La
conquête de l’Amérique par Cortés et ses successeurs peut être vue comme
une épopée de légende… ou comme l’un des plus grands pillages de
l’histoire, doublé du plus gigantesque génocide jamais commis. En
un peu plus d’un siècle, la population du Mexique sera réduite de 90%
(de 25 millions à 1,5 million), et celle du Pérou de 95%. Comme
l’écrivait le dominicain Bartolomé de Las Casas, défenseur des indiens,
"Qui parmi les générations futures croira cela ? Moi-même, qui écris ces
lignes, qui ai vu de mes yeux et qui n’en ignore rien, je peux
difficilement croire qu’une telle chose ait été possible".
Frantz
Duchazeau, qui a déjà abordé les sociétés précolombiennes dans La nuit
de l’Inca (scénario de Vehlmann), se penche en solo sur l’avancée de
Cortés en pays inca.
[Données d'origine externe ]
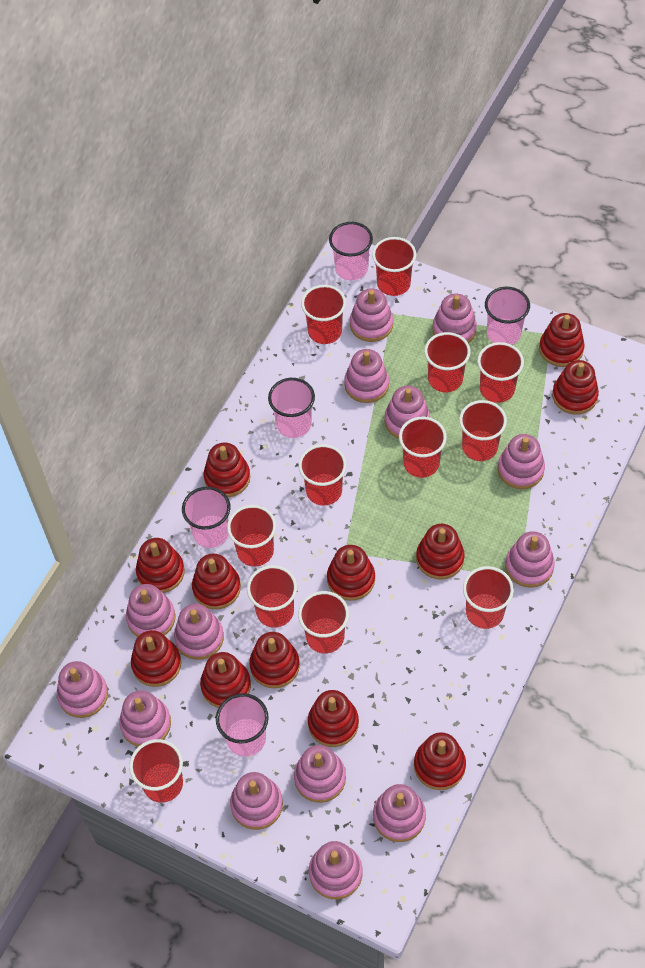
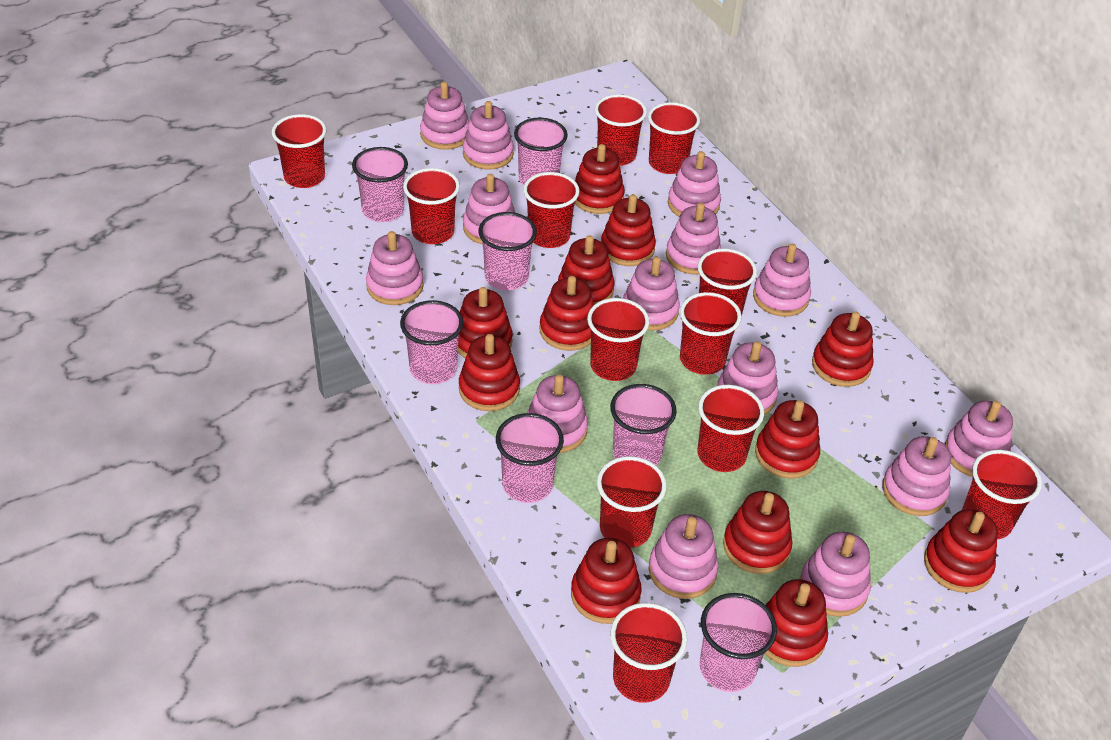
pink cup: [182,487,230,548] [216,693,269,757] [268,378,315,438] [329,222,373,280] [485,287,530,345] = 5 -> [352,147,408,222] [400,300,463,384] [479,212,537,290] [496,413,564,503] [514,118,568,186] [610,384,677,466] [700,593,777,692] = 7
L'auteur ne se donne aucune des facilités
généralement utilisées dans ce genre de récit dénonciateur. Il
n’idéalise pas les victimes, et ne nous cache pas que la société inca,
cruelle, guerrière et totalitaire, n’est pas particulièrement
sympathique (ce qui n’enlève rien à l’horreur des massacres). De plus,
la lâcheté de l’Inca est une cause directe de ce qui suivra.
Il
ne nous donne pas non plus un point de vue occidental sur les
événements. Cette pratique scénaristique, qui rend le récit plus digeste, en facilitant l’identification du public, est couramment utilisée, tant
au cinéma (Soldier blue, Danse avec les loups, dans une moindre mesure
Little big man de Arthur Penn – attention chef d’œuvre…) qu’en bande
dessinée (Les conquérants du Mexique, de Jean-Luc Vernal et Jean Torton,
1981).
Apoo, messager royal qui parcourt les routes de l’empire
inca pour transmettre des messages, assiste aux premières loges à la
mort de sa culture, de son peuple. Autant dire que Les vaincus est un
livre âpre, amer, déprimant. Il est toujours plus plaisant de
s’identifier aux vainqueurs qu’aux vaincus (Et encore ! D’après
Wellington, "rien n’est plus mélancolique qu’une victoire, si ce n’est
une défaite"). Mais quelle puissance ! Le noir et blanc donne
plus de force encore au graphisme expressionniste de Duchazeau, qu’on
avait pu goûter en couleurs dans Gilgamesh et Les cinq conteurs de Bagdad.
Un grand bouquin noir dans lequel, s’il y avait eu de la
couleur, le rouge sang aurait dominé.